The stability in perceptions about ISPs is notable because Americans broadly disagree with large service providers about net neutrality. A Morning Consult/Politico poll conducted Nov. 21-25 found that 52 percent of registered voters support the FCC’s existing net neutrality rules. Fifty-five percent of Democrats support the regulations, as do 53 percent of Republicans.
Service providers in particular support the FCC’s move towards repealing net neutrality, viewing it as an overly burdensome regulation.
With the FCC’s 3-2 Republican majority highly likely to push through the net neutrality rules changes in mid-December, the issue is likely not going away. Some Republican lawmakers have expressed support for a permanent legislative solution to codify net neutrality.

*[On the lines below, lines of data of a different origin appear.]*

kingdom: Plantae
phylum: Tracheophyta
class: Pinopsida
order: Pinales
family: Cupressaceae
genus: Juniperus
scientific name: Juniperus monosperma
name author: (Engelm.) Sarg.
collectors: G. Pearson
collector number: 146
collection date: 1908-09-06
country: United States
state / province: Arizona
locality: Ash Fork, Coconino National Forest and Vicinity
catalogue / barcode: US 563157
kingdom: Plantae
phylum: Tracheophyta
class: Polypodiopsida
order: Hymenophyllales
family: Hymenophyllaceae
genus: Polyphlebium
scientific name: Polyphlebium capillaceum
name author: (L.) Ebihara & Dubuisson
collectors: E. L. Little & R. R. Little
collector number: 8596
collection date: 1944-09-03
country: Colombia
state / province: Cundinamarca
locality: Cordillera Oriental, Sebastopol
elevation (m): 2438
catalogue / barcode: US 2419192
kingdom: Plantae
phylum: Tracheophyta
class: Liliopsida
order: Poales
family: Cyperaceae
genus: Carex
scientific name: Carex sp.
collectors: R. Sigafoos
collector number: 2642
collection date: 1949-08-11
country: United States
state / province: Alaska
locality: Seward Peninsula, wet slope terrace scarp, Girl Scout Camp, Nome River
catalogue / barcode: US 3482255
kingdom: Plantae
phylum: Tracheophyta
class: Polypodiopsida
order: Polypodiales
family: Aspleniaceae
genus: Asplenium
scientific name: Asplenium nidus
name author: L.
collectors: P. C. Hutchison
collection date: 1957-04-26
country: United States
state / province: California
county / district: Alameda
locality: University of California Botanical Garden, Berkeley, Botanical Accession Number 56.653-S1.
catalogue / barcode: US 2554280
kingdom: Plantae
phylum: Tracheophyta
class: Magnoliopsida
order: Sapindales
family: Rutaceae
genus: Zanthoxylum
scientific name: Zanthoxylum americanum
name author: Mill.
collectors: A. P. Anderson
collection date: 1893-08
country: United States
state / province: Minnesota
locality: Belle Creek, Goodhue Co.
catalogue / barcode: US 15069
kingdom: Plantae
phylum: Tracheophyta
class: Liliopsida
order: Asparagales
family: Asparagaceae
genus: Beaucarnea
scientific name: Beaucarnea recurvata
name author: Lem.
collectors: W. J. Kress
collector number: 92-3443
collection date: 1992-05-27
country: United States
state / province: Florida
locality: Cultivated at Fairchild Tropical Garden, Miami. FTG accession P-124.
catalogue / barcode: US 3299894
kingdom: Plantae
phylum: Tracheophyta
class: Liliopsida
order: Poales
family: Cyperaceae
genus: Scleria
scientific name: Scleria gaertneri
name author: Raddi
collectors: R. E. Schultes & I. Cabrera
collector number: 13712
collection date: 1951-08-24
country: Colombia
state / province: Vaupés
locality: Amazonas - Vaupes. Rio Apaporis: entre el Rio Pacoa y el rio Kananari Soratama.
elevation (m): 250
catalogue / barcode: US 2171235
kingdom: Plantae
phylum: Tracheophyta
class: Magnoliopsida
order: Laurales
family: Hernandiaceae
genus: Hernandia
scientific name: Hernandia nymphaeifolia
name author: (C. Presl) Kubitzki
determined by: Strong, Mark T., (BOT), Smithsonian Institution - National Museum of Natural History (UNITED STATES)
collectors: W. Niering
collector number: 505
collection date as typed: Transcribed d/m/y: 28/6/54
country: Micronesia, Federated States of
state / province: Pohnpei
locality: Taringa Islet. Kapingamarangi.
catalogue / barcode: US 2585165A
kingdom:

A House Energy and Commerce Committee spokesperson on Tuesday said by email that Chairman Greg Walden (R-Ore.) supports a permanent legislative solution for net neutrality that includes input from all stakeholders, including ISPs and edge providers like Facebook Inc. and Google Inc. — an effort he’s backed since the previous Congress.
Democrats, though, scoff at that approach, saying the current rules work just fine. “We already have a legislative solution for net neutrality: It’s called Title II of the Communications Act,” FCC Commissioner Mignon Clyburn said in an emailed statement Monday, referring to the law that served as the basis for classifying broadband providers as a utility.